The key to winning a lawsuit over patent infringement is to show that you did not infringe the infringer. Thus, to win, you must show the infringer infringed on at least one of your claimed patents, then prove that you had no right to the infringement. The infringement must be so extensive that it would be impossible for another company, even with clever tactics, to have gotten the same result. Obviously, if the infringement didn’t affect you much, but you were affected, you can still win.00
2. What is the legal process to register a patent?
Myron E. Kotcher, a lawyer in Tennessee and fellow of the American Society of Lawyers, said that you should register a patent once it’s been used, and “it’s unlikely that any part of [it] is now invalid.” To get a patent approved for registration, a patent application (PRO) must contain specific claims and a claimed invention. Each claimed invention is described, and the aims of the proposed invention are explained. If the claimed inventions are sound, the application (PRO) is returned to the inventor/getter and a patent application for the form of the claimed invention must be prepared.
4. How can I avoid being the target of a claim?
To avoid being the target of a claim, you need to protect yourself. The best way to do that is to document your work. You can’t always anticipate what will happen, but you can prepare for the worst. Documenting your work means taking pictures of your work, saving your emails, and saving your contracts and agreements with clients. Your legal definition of “copyright infringement” will vary, but the following are commonly accepted standards. If you operate in one of these scenarios (or if you’re wondering whether it’s worth your while to do business with a particular client), you need to know the legal definition of copyright infringement so you can protect yourself.
2. Can you read my contract? No. This might seem like a rare concern, but it’s not uncommon at all. When you sign a contract to do business with a client, you’re mostly signing permission to do business. A problem is, the agreement may require you to give notice.
3. What is “notice of copyright infringement”?
Notice of copyright infringement is a specific way to tell someone that they’re infringing your copyright — and why. Without proper notice to the owner or holder of the copyright, someone who is not authorized to make sure the owner controls the process can claim copyright. Notice-of-copyright-injury claims are common, especially where an infringer misuses the law by deliberately omitting to provide the copyright holder with adequate notice.
4. You don’t have notice of copyright. No response. If you don’t receive any kind of notice (“notice of copyright”) after performing your work, you need to have the infringer satisfactorily register their copyright with the copyright office. If they haven’t already, they will reinstate their claim. If your client actually registers their copyright as required by law, there’s nothing else you can do. If your client should have registered their copyright but didn’t, your only recourse is to ask the infringer to provide you with “notice of copyright infringement.”
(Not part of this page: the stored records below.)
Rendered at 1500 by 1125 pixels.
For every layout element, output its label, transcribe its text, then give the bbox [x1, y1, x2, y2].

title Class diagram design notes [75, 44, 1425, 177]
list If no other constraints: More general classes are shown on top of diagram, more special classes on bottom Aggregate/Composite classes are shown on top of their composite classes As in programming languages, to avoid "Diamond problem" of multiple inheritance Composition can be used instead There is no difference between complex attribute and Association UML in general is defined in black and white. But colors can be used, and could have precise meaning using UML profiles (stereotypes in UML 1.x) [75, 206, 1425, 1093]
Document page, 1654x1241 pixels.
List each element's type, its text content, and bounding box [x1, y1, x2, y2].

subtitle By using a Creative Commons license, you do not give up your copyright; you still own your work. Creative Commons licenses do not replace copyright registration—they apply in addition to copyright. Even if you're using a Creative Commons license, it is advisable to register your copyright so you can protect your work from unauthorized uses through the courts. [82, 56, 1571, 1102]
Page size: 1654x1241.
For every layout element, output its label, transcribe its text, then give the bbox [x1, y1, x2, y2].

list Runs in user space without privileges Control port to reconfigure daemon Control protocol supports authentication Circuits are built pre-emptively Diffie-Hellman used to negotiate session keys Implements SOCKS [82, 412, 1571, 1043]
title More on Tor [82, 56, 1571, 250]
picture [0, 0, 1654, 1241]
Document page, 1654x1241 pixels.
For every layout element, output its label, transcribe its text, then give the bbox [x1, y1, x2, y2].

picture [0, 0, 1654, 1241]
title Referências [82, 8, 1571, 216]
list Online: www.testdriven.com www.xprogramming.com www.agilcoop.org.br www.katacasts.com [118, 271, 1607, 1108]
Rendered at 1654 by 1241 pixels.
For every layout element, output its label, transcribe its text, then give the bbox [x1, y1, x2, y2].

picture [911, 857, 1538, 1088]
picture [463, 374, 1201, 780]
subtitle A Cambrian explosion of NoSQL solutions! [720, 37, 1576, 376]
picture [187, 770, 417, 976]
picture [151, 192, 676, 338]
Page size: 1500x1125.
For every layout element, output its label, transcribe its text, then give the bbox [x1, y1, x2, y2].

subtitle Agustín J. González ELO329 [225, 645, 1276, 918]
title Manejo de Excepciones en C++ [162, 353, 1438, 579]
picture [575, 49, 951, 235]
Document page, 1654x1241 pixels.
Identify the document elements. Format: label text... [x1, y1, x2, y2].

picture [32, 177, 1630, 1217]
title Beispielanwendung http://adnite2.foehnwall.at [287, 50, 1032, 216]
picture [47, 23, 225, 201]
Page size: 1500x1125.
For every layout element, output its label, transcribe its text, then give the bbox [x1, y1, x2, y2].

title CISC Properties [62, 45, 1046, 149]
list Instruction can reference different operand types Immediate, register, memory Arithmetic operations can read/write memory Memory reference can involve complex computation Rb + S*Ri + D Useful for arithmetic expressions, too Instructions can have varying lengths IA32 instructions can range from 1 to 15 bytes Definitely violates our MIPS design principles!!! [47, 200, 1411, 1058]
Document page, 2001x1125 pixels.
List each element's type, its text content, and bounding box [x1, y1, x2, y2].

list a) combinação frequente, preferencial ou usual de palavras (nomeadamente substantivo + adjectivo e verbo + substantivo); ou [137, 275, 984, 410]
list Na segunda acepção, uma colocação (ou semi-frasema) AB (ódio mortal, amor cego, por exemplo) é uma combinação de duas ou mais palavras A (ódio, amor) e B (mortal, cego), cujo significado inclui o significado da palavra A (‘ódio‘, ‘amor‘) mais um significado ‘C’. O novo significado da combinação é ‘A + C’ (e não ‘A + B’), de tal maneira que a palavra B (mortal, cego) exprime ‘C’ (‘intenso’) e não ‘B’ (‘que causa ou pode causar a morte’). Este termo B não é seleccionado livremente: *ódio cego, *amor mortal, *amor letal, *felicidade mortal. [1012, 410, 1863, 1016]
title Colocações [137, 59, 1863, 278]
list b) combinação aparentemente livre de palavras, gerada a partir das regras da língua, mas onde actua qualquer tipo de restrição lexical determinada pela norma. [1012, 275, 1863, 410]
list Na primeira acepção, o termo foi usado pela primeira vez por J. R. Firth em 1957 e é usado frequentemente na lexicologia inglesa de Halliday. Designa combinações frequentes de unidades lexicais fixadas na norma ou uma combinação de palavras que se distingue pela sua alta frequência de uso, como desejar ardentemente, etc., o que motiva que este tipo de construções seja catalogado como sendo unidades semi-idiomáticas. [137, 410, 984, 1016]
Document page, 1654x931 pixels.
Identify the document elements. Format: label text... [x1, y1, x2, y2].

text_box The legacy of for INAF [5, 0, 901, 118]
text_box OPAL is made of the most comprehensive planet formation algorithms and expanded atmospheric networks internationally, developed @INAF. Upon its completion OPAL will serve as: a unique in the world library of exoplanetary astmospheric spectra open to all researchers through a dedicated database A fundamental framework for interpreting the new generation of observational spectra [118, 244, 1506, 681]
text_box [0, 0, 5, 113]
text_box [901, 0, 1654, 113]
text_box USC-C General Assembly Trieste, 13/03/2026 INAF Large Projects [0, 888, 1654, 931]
5. How can I respond to a claim if it’s been made against me?
If someone has made a claim against you, you can respond in two ways: 1) you can dispute the claim, and 2) you can admit the responsibility and show how you’re going to fix the issue. However, before you do anything, you need to get all the facts and think about how you’re going to respond. It’s really a trick to get things out of your system as quickly as you can, but you should try to arrange for a canonical DNS server (e.g., get the original document or file copied, then move it to a new location for later retrieval, such as a new domain name). For this article, you’ll assume you’ve received a subpoena and have spent some effort gathering the facts.